The links between the Labour left and Irish republicanism are worth investigating.

A spat between Jeremy Corbyn’s henchfolk and Conor McGinn, the MP for St Helens North, caught my ear the other evening. McGinn was a guest on BBC Radio 4’s Westminster Hour, and he obligingly revisited the brouhaha for the listeners at home. Apparently, following an interview in May, in which McGinn called for Corbyn to “reach out beyond his comfort zone”, he was first threatened obliquely with the sack, then asked for a retraction (which he refused to give) and finally learned – from someone in the whips’ office – that his party leader was considering phoning up McGinn’s father to whip the errant whipper-in into line. On the programme, McGinn said: “The modus operandi that he [Corbyn] and the people around him were trying to do [sic], involving my family, was to isolate and ostracise me from them and from the community I am very proud to come from – which is an Irish nationalist community in south Armagh.”

Needless to say, the Labour leader’s office has continued to deny any such thing, but while we may nurture some suspicions about his behaviour, McGinn was also indulging in a little airbrushing when he described south Armagh as an “Irish ­nationalist community”. In the most recent elections, Newry and Armagh returned three Sinn Fein members to the Northern Ireland Assembly (as against one Social Democratic and Labour Party member) and one Sinn Fein MP to Westminster. When I last looked, Sinn Fein was still a republican, rather than a nationalist, party – something that McGinn should only be too well aware of, as the paternal hand that was putatively to have been lain on him belongs to Pat McGinn, the former Sinn Fein mayor of Newry and Armagh.

According to the Irish News, a “close friend” of the McGinns poured this cold water on the mini-conflagration: “Anybody who knows the McGinn family knows that Pat is very proud of Conor and that they remain very close.” The friend went on to opine: “He [Pat McGinn] found the whole notion of Corbyn phoning him totally ridiculous – as if Pat is going to criticise his son to save Jeremy Corbyn’s face. They would laugh about it were it not so sinister.”

• WHAT YOU WILL DO:
- A) Please copy the article on Conor McGinn word for word, everything from "Needless to say, the" down to "Newry and Armagh.".
- B) Turn the paragraph of the article on Conor McGinn that opens with "Needless to say" into a short bulleted list that keeps its main facts.
You can leave the listing aside entirely.

• EXTRACTED INFORMATION:

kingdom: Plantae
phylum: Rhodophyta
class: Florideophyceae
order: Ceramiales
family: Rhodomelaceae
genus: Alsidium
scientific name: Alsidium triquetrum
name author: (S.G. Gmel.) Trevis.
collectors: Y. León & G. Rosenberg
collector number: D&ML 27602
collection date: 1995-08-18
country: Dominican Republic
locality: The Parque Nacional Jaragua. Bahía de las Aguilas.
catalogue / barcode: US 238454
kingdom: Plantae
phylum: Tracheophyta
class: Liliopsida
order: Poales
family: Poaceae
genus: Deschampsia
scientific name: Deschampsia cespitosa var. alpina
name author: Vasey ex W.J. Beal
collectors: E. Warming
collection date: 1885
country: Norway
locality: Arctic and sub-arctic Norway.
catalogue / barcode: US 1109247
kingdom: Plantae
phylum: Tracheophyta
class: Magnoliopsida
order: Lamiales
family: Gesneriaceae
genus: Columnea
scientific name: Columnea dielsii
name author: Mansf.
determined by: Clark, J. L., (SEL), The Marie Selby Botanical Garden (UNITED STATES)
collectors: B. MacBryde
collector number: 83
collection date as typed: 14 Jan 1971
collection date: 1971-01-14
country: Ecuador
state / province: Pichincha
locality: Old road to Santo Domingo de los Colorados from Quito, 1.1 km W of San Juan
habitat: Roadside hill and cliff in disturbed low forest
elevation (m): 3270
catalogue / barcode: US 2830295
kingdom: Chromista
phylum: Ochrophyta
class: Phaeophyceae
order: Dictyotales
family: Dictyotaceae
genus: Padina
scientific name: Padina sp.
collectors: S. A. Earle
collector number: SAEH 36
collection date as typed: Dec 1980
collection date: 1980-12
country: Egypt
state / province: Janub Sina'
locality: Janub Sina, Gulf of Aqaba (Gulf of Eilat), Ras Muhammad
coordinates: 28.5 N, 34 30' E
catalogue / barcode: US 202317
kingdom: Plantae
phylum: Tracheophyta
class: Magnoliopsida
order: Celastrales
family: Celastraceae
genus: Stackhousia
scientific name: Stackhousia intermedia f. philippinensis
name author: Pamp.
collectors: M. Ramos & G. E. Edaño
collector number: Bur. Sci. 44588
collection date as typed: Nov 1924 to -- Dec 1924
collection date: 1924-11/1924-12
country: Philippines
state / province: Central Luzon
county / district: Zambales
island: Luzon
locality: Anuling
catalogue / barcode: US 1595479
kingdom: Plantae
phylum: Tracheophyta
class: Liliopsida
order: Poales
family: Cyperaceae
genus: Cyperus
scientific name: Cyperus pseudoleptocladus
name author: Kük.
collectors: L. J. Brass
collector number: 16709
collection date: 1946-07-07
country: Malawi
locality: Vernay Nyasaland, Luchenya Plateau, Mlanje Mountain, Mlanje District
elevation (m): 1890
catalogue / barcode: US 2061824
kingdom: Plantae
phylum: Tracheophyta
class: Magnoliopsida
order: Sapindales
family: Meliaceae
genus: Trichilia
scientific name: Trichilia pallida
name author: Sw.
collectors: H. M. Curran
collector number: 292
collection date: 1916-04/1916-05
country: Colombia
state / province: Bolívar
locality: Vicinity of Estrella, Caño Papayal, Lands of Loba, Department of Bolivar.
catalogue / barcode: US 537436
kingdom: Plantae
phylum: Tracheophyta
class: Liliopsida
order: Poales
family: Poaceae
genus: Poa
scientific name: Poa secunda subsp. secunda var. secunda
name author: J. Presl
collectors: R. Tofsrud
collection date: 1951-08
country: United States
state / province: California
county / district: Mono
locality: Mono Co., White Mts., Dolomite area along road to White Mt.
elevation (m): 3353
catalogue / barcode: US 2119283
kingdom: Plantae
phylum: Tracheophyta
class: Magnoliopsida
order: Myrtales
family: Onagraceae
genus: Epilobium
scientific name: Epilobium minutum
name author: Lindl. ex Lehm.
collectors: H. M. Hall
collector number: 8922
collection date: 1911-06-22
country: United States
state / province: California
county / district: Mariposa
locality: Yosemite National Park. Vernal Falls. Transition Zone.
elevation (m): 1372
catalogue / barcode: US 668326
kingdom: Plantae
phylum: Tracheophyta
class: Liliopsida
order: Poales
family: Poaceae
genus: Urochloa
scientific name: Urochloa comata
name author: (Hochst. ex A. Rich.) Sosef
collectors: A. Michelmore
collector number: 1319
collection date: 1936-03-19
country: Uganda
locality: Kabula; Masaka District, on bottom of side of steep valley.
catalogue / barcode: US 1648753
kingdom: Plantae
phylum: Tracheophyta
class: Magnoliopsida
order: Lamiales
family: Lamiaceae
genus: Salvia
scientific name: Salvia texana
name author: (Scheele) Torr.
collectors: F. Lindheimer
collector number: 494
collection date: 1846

• SOLUTIONS BY TASK:
- A)
Needless to say, the Labour leader’s office has continued to deny any such thing, but while we may nurture some suspicions about his behaviour, McGinn was also indulging in a little airbrushing when he described south Armagh as an “Irish ­nationalist community”. In the most recent elections, Newry and Armagh returned three Sinn Fein members to the Northern Ireland Assembly (as against one Social Democratic and Labour Party member) and one Sinn Fein MP to Westminster. When I last looked, Sinn Fein was still a republican, rather than a nationalist, party – something that McGinn should only be too well aware of, as the paternal hand that was putatively to have been lain on him belongs to Pat McGinn, the former Sinn Fein mayor of Newry and Armagh.

- B)
- The Labour leader's office continues to deny the claim.
- McGinn glossed over things by calling south Armagh an "Irish nationalist community."
- In the most recent elections, Newry and Armagh returned three Sinn Fein members to the Northern Ireland Assembly (against one SDLP member) and one Sinn Fein MP to Westminster.
- Sinn Fein is a republican party, not a nationalist one.
- McGinn should know this well, because his father, Pat McGinn, whom Corbyn was said to have considered phoning, is a former Sinn Fein mayor of Newry and Armagh.